Input object is first constructed following the instruction of Seurat v3 package. See the tutorial from the Seurat website for details.
library(Seurat)
merge <- CreateSeuratObject(counts = cbind(data_iSMNN$batch1.mat, data_iSMNN$batch2.mat), project = "merge", min.cells = 0, min.features = 0)
batch_id <- c(rep("batch1", ncol(data_iSMNN$batch1.mat)), rep("batch2", ncol(data_iSMNN$batch2.mat)))
names(batch_id) <- colnames(merge)
merge <- AddMetaData(object = merge, metadata = batch_id, col.name = "batch_id")
merge.list <- SplitObject(merge, split.by = "batch_id")
library(cowplot)
merge.list <- lapply(X = merge.list, FUN = function(x) {
x <- NormalizeData(x)
x <- FindVariableFeatures(x, selection.method = "vst", nfeatures = 2000)
})
corrected.results <- iSMNN(object.list = merge.list, batch.cluster.labels = batch.cluster.labels, matched.clusters = c("endothelial cells", "macrophage", "fibroblast"),
strategy = "Short.run", iterations = 5, dims = 1:20, npcs = 30, k.filter = 30)
iSMNN function will return a Seurat object that contains the batch-corrected expression matrix for batches
# Output after correction for batch
corrected.results
## An object of class Seurat
## 4624 features across 900 samples within 2 assays
## Active assay: integrated (1624 features)
## 1 other assay present: RNA
## 2 dimensional reductions calculated: pca, umap
Our previous developed batch effect correction method SMNN (Yang et al., Briefings in Bioinformatics, 2020) can be considered as a special case of iSMNN, where only one iteration is execute.

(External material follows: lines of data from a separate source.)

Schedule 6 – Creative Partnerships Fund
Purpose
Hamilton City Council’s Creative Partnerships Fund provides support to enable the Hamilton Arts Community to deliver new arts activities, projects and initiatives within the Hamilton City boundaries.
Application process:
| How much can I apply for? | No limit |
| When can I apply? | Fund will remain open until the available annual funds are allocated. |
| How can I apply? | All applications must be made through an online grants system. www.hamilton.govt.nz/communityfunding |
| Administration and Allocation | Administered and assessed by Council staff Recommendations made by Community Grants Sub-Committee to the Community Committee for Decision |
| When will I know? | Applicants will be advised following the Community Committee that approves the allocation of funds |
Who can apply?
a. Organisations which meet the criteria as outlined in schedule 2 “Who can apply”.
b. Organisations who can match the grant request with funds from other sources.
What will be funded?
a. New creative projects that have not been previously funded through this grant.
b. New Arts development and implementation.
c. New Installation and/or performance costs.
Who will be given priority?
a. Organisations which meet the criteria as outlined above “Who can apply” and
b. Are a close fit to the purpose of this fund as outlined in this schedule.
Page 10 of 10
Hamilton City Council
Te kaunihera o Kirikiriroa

Thus, users can also implement SMNN for batch effect correction using iSMNN function via simply defining the number of iteration as 1 (iterations = 1), for example,
corrected.results <- iSMNN(object.list = merge.list, batch.cluster.labels = batch.cluster.labels, matched.clusters = c("endothelial cells", "macrophage", "fibroblast"),
strategy = "Short.run", iterations = 1, dims = 1:20, npcs = 30, k.filter = 30)
Yang, Y., Li, G., Xie, Y., Wang, L., Yang, Y., Liu, J., Qian, L., Li., Y. (2021) iSMNN: Batch Effect Correction for Single-cell RNA-seq data via Iterative Supervised Mutual Nearest Neighbor Refinement. Briefings in Bioinformatics, bbab122. <link>.
Some functions are borrowed from or executed according to the Seurat v3 package (Sturat et al., 2019).